• ACTIVITY: Copy the lines from the one containing "Jolana Škachová" through the end of the rows, including both ends, and leave out the pictures.

• LISTED RECORDS:
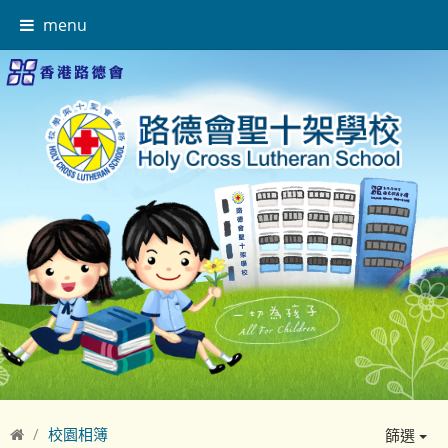
menu
校園相簿
篩選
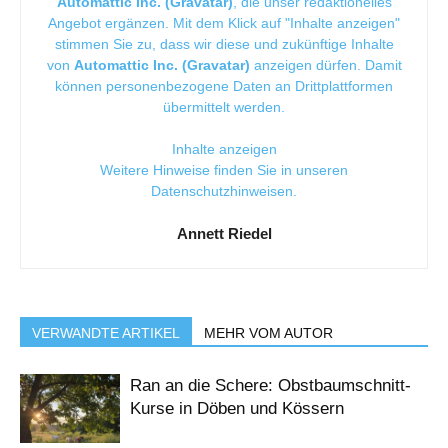
Automattic Inc. (Gravatar)
, die unser redaktionelles
Angebot ergänzen. Mit dem Klick auf "Inhalte anzeigen"
stimmen Sie zu, dass wir diese und zukünftige Inhalte
von
Automattic Inc. (Gravatar)
anzeigen dürfen. Damit
können personenbezogene Daten an Drittplattformen
übermittelt werden.
Inhalte anzeigen
Weitere Hinweise finden Sie in unseren
Datenschutzhinweisen
.
Annett Riedel
VERWANDTE ARTIKEL
MEHR VOM AUTOR
Ran an die Schere: Obstbaumschnitt-
Kurse in Döben und Kössern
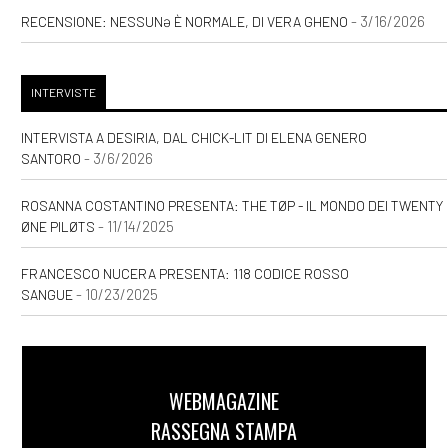
- 3/16/2026
RECENSIONE: NESSUNƏ È NORMALE, DI VERA GHENO
INTERVISTE
INTERVISTA A DESIRIA, DAL CHICK-LIT DI ELENA GENERO
- 3/6/2026
SANTORO
ROSANNA COSTANTINO PRESENTA: THE TØP - IL MONDO DEI TWENTY
- 11/14/2025
ØNE PILØTS
FRANCESCO NUCERA PRESENTA: 118 CODICE ROSSO
- 10/23/2025
SANGUE
WEBMAGAZINE
RASSEGNA STAMPA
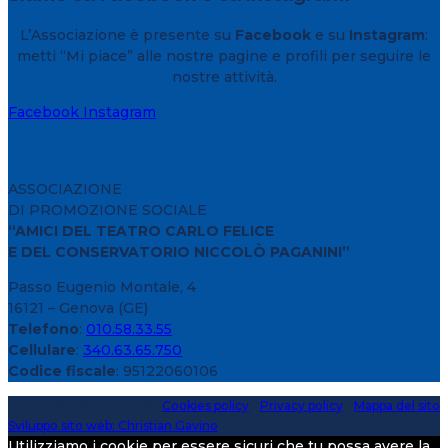
L’Associazione è presente su
Facebook
e su
Instagram
:
metti “Mi piace” alle nostre pagine e profili per seguire le
nostre attività.
Facebook
Instagram
ASSOCIAZIONE
DI PROMOZIONE SOCIALE
“AMICI DEL TEATRO CARLO FELICE
E DEL CONSERVATORIO NICCOLÒ PAGANINI”
Passo Eugenio Montale, 4
16121 – Genova (GE)
Telefono
:
010.58.33.55
Cellulare
:
340.63.65.750
Codice fiscale
: 95122060106
Copyright 2020 > 2026 -
Cookies policy
-
Privacy policy
-
Mappa del sito
Sviluppo sito web: Christian Gavino
Utilizziamo i cookie per essere sicuri che tu possa avere la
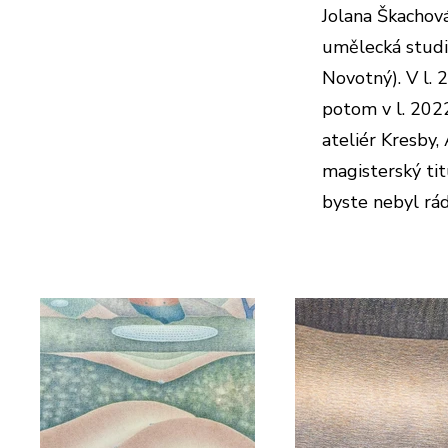
Jolana Škachová
umělecká studia
Novotný). V l.
potom v l. 2022
ateliér Kresby,
magisterský tit
byste nebyl rád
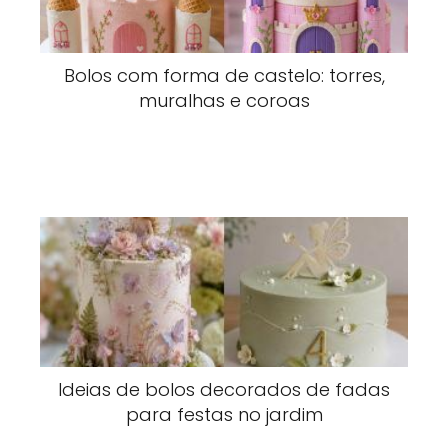
Bolos com forma de castelo: torres,
muralhas e coroas
Ideias de bolos decorados de fadas
para festas no jardim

• RESPONSE AREA:
Jolana Škachová
umělecká studia
Novotný). V l.
potom v l. 2022
ateliér Kresby,
magisterský tit
byste nebyl rád
Bolos com forma de castelo: torres,
muralhas e coroas
Ideias de bolos decorados de fadas
para festas no jardim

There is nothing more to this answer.